Une décision historique au Parlement hongrois
Les députés hongrois ont adopté ce lundi une loi réduisant leur salaire de 40%, une mesure présentée comme un geste fort pour soutenir les finances publiques et lutter contre la corruption. La proposition, portée par le parti au pouvoir Fidesz, a été votée à une large majorité, avec 132 voix pour et 54 contre.
Cette baisse de salaire, qui s'appliquera dès le mois prochain, concerne les 199 membres de l'Assemblée nationale.
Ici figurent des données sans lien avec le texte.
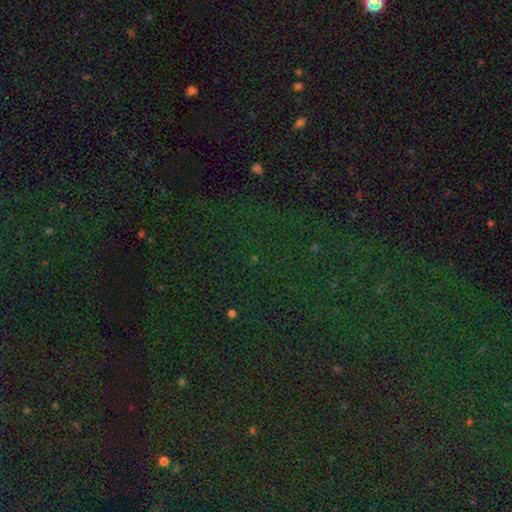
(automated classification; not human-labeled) Smooth or featured? star or artifact (84%)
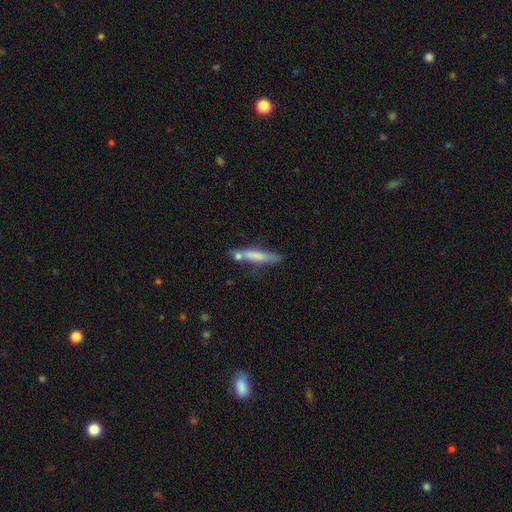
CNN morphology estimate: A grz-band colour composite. It shows a smooth galaxy with no disk features (64%) that is cigar-shaped (89%). Merging: none (54%).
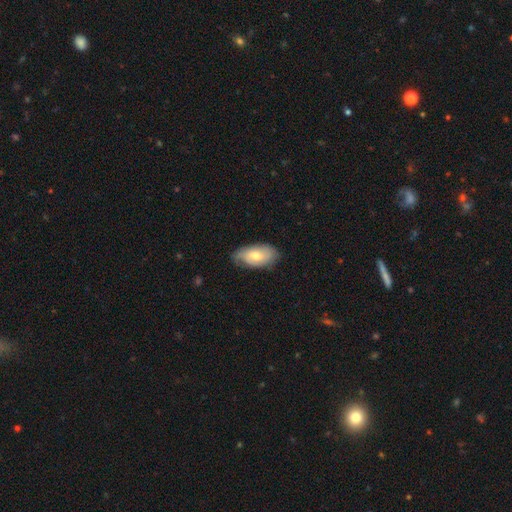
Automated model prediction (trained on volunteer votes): smooth-or-featured: smooth: 53% | featured or disk: 41% | star or artifact: 6%
  how-rounded: in between: 92% | round: 4% | cigar-shaped: 3%
  merging: none: 71% | minor disturbance: 24% | major disturbance: 4% | merger: 1%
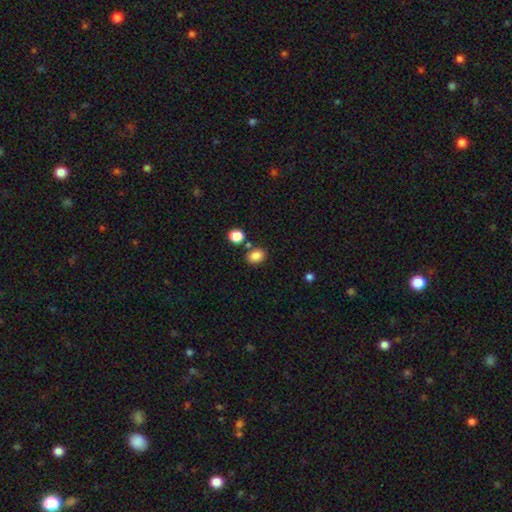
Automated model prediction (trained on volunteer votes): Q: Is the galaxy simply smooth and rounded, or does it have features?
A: smooth — 85%.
Leur rémunération mensuelle passera ainsi d'environ 2 500 euros à 1 500 euros brut, une somme encore élevée par rapport au salaire moyen hongrois (environ 1 000 euros).
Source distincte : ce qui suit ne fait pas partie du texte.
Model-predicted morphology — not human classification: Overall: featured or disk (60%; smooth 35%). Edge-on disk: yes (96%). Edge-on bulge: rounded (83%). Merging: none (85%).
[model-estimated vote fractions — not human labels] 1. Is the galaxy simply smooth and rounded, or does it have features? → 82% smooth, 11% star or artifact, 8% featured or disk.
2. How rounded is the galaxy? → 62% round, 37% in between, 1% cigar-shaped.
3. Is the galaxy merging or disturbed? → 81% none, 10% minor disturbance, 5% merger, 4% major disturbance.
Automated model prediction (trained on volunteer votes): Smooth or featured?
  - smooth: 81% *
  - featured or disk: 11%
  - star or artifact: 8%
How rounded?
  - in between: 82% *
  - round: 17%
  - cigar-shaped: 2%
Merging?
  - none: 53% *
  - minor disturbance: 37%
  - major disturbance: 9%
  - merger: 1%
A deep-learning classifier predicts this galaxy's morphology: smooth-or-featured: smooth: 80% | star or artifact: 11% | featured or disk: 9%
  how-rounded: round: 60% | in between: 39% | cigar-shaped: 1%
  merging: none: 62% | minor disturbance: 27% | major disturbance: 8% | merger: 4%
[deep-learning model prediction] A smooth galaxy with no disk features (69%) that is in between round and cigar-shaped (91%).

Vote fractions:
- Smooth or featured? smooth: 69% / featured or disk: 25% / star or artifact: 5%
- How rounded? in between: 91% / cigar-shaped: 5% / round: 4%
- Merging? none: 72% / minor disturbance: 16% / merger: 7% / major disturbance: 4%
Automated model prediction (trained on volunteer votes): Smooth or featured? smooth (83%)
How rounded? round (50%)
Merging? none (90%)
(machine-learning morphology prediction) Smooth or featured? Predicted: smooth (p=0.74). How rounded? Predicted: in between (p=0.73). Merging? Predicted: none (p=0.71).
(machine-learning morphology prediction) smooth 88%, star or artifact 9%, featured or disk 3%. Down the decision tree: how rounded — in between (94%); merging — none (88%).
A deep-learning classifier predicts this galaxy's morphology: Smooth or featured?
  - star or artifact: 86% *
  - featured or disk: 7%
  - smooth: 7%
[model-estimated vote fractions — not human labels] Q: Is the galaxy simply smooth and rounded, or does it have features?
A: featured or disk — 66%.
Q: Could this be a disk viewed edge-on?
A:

Un contexte de tensions budgétaires
La Hongrie fait face à un déficit public croissant, atteignant 6,7% du PIB en 2025, bien au-delà des limites européennes. Le gouvernement Orbán cherche à réduire les dépenses tout en maintenant ses mesures sociales. Cette baisse des salaires des députés s'inscrit dans un plan d'économies plus large, incluant des coupes dans les budgets ministériels.
Le Premier ministre Viktor Orbán a déclaré : "Nous devons montrer l'exemple. Les temps sont difficiles pour tous les Hongrois, et les élus doivent partager l'effort."
Une mesure controversée mais saluée par l'opposition
Si le parti Fidesz présente cette décision comme un acte de transparence, l'opposition, notamment le parti Momentum et le Parti socialiste, a critiqué le timing et l'ampleur de la mesure. "C'est un geste symbolique qui ne résoudra pas les problèmes structurels de corruption", a déclaré le député socialiste Gergely Bárándy.
Néanmoins, plusieurs organisations anticorruption, comme Transparency International Hongrie, ont salué l'initiative. "C'est un pas dans la bonne direction, mais il faut aller plus loin, notamment sur le financement des partis politiques", a commenté la directrice de l'ONG, Mária Tóth.
Les députés hongrois figurent parmi les mieux payés d'Europe centrale, et cette baisse pourrait influencer d'autres pays de la région. En Pologne, le débat sur la rémunération des élus est également récurrent.
Reste à savoir si cette mesure sera suivie d'effets dans la lutte contre la corruption, alors que la Hongrie est régulièrement pointée du doigt par l'Union européenne pour des manquements à l'état de droit.